TASK STATEMENT: Exactly the lines from the one with "right ear: (185, 272)" through the final line of the listing below should appear in the answer, and no others.

DATA EXTRACT:
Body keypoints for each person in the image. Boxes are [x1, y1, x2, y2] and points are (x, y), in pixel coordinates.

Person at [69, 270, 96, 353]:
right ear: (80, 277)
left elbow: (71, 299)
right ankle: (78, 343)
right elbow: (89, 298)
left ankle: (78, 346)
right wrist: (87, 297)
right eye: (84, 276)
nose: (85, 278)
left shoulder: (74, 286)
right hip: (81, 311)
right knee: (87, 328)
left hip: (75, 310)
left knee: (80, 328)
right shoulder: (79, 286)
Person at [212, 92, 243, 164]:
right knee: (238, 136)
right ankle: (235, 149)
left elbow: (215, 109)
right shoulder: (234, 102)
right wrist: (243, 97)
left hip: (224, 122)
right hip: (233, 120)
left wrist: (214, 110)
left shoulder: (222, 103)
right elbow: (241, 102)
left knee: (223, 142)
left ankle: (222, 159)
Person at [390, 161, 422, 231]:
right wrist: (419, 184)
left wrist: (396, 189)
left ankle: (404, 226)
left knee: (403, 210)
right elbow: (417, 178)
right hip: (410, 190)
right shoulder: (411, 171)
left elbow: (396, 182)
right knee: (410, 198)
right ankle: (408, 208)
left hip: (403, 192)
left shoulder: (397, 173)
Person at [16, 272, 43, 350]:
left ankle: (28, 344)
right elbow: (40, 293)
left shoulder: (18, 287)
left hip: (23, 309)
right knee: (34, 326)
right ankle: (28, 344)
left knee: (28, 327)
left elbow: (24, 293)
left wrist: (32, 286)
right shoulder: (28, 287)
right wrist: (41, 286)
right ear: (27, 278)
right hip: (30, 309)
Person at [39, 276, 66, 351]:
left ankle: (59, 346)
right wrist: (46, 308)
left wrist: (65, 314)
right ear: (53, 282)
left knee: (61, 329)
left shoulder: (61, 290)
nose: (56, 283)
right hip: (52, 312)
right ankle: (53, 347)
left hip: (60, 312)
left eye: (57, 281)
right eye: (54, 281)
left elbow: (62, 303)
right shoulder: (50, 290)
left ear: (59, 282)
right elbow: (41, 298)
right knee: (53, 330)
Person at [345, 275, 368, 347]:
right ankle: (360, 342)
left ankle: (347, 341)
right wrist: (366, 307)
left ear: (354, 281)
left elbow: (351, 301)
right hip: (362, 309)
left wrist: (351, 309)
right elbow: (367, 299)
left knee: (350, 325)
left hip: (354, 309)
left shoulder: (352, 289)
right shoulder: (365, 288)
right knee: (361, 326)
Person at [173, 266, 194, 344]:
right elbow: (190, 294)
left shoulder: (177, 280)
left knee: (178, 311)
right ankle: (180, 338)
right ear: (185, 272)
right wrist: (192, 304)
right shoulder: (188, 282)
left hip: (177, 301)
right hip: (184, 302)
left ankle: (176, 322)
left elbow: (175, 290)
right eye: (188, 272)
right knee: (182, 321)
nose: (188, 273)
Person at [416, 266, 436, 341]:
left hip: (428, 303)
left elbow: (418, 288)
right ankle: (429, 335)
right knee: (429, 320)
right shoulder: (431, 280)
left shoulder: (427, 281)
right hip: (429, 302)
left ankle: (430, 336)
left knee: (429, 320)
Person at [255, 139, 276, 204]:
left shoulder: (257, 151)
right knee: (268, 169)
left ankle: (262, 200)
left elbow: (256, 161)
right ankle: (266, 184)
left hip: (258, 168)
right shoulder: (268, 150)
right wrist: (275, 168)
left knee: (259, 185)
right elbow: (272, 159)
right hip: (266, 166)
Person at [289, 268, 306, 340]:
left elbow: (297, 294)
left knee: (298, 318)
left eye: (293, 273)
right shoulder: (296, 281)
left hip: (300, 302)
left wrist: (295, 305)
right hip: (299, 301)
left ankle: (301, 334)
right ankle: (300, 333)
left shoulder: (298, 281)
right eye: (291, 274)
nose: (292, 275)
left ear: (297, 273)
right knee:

YOUR RESPONSE:
right ear: (185, 272)
right wrist: (192, 304)
right shoulder: (188, 282)
left hip: (177, 301)
right hip: (184, 302)
left ankle: (176, 322)
left elbow: (175, 290)
right eye: (188, 272)
right knee: (182, 321)
nose: (188, 273)
Person at [416, 266, 436, 341]:
left hip: (428, 303)
left elbow: (418, 288)
right ankle: (429, 335)
right knee: (429, 320)
right shoulder: (431, 280)
left shoulder: (427, 281)
right hip: (429, 302)
left ankle: (430, 336)
left knee: (429, 320)
Person at [255, 139, 276, 204]:
left shoulder: (257, 151)
right knee: (268, 169)
left ankle: (262, 200)
left elbow: (256, 161)
right ankle: (266, 184)
left hip: (258, 168)
right shoulder: (268, 150)
right wrist: (275, 168)
left knee: (259, 185)
right elbow: (272, 159)
right hip: (266, 166)
Person at [289, 268, 306, 340]:
left elbow: (297, 294)
left knee: (298, 318)
left eye: (293, 273)
right shoulder: (296, 281)
left hip: (300, 302)
left wrist: (295, 305)
right hip: (299, 301)
left ankle: (301, 334)
right ankle: (300, 333)
left shoulder: (298, 281)
right eye: (291, 274)
nose: (292, 275)
left ear: (297, 273)
right knee:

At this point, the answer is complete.